**PASSAGE SHOWN:**

By Jim Hepple, President & CEO, Aruba Hotel and Tourism Association,
I am sure many of you have been following the recent exchanges on TV, radio, in the newspapers, online news sites and social media and wondering why is AHATA so opposed to the proposal to use legislation to change the ways hotels are licensed.
Please let me take a few moments of your time to explain our position.
The discussion essentially began in 2014.
The debate began with the sale of the Westin Hotel to Riu in 2014 and intensified with the sale of the Radisson Hotel in 2015. As a result of these two transactions the Minister of Tourism said that he was concerned that Aruba was getting too many all-inclusive resorts and proposed to change the hotel licensing law to regulate this.
The supporting documentation justifying the change in the law states that the Government is of the view that a proper balance of tourist accommodation is needed in Aruba and is therefore using legislation to place a cap on the further expansion of all-inclusive accommodation in Aruba as it believes this is in the best interests of Aruba.
These are the key points of our opposition.
Once AHATA learned the details of what was being proposed it expressed its concerns to the Government and listed the following reasons for its opposition to the legislation
Ø There is no clear and present threat to the Palm Beach area becoming completely all-inclusive.
Ø It’s a matter of principle as the law would create an unfair and unequal operating environment.
Ø If the law passes it will have an enormous negative impact in the international financial community as to how businesses are financed in Aruba.
Ø If the law passes there will be significant negative knock-on effects.
Ø If the law passes it will give far too much power to the Minister responsible for Tourism Affairs in allowing arbitrary decisions to be made about the day to day operations of a hotel and to whom a hotel can be sold.
Ø There are opportunities for upscale all-inclusive resorts.
Ø There is a lack of impartial, objective and relevant supporting information.
Ø That basically AHATA is in favour of some form of management of the accommodation sector but that this particular piece of legislation is not the way to achieve this.
Ø That further study would allow the evaluation of alternatives to legislation.
Given the above AHATA asked for a cooling off period to allow a further study of not only the all-inclusive issue but the impact of the dramatic increase in demand for non-traditional tourist accommodation (apartments/private homes/condominiums) which it thinks, in many ways, is a more serious issue in terms of its impact on our economy than the expansion of all–inclusive product.
ATIA, The Chamber of Commerce, the Central Bank, the Minister of Finance, the FTA, and the Caribbean Hotel and Tourism Association all support our position.
A more detailed explanation is given below.
I know it’s a long read but I hope you find it worthwhile.
The issue.

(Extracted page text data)
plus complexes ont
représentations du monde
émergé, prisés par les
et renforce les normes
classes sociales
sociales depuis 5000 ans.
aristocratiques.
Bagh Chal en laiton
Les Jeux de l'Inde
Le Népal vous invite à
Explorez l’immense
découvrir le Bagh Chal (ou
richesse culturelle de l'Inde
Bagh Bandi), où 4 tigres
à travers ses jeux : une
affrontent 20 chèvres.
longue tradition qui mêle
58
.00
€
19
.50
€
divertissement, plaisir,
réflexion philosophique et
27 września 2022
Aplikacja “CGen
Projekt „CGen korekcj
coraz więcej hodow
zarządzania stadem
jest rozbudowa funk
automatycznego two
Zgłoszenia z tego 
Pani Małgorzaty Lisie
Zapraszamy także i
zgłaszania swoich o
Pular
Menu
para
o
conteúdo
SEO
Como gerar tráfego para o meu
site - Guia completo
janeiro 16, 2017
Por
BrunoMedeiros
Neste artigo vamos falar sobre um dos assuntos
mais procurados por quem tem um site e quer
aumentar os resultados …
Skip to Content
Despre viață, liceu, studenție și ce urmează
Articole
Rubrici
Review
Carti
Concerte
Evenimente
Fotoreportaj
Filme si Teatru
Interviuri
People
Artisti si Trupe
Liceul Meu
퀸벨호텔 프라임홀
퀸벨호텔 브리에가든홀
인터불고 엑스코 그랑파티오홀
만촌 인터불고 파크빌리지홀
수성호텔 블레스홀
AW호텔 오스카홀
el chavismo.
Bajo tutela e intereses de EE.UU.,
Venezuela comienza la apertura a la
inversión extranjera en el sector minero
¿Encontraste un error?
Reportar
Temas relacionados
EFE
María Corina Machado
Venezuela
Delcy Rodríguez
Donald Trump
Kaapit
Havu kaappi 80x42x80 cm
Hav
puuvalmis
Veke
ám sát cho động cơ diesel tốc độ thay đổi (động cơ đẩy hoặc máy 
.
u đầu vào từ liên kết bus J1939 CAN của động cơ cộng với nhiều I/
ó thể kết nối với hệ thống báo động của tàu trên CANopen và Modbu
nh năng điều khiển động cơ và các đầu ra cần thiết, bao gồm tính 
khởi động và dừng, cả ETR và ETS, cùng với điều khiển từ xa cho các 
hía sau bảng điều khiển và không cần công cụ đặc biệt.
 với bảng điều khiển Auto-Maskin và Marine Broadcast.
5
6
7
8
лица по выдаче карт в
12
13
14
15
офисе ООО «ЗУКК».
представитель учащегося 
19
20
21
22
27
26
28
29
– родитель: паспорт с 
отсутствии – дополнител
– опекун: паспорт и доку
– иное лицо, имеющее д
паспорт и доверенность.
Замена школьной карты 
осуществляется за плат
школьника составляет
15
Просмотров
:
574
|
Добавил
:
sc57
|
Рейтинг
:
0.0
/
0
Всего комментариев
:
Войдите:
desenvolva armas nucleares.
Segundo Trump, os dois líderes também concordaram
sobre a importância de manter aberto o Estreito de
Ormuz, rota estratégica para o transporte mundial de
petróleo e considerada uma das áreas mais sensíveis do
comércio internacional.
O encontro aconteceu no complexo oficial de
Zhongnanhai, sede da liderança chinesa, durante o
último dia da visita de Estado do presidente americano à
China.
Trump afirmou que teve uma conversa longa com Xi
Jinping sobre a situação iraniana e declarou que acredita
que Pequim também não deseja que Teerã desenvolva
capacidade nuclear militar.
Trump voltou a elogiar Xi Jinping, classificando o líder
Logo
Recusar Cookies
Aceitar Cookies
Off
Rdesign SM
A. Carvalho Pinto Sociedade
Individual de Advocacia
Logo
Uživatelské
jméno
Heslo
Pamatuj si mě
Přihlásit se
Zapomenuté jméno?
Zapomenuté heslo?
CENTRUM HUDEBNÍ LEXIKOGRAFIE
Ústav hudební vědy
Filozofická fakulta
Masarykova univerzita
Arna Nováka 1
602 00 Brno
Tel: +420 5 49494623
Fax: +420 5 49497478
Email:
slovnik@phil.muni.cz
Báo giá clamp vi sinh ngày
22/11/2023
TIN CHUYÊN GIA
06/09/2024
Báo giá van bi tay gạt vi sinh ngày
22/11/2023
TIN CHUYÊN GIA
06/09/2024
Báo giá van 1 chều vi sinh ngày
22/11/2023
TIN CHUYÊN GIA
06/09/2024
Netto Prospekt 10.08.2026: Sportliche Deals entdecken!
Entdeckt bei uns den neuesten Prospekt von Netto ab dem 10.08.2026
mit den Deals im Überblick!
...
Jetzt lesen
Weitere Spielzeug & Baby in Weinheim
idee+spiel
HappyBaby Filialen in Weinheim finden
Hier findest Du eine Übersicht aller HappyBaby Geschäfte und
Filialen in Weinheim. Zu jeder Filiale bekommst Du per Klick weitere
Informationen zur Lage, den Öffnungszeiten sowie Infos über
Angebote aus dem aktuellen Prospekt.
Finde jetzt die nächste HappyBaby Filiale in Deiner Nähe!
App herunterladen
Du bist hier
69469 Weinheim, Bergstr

**BRIEF:** Can you reproduce the AHATA statement, starting at "Once AHATA learned" and ending at "becoming completely all-inclusive.", with "Palm Beach" changed to "beachfront"?

**FINISHED EXERCISE:**
Once AHATA learned the details of what was being proposed it expressed its concerns to the Government and listed the following reasons for its opposition to the legislation
Ø There is no clear and present threat to the beachfront area becoming completely all-inclusive.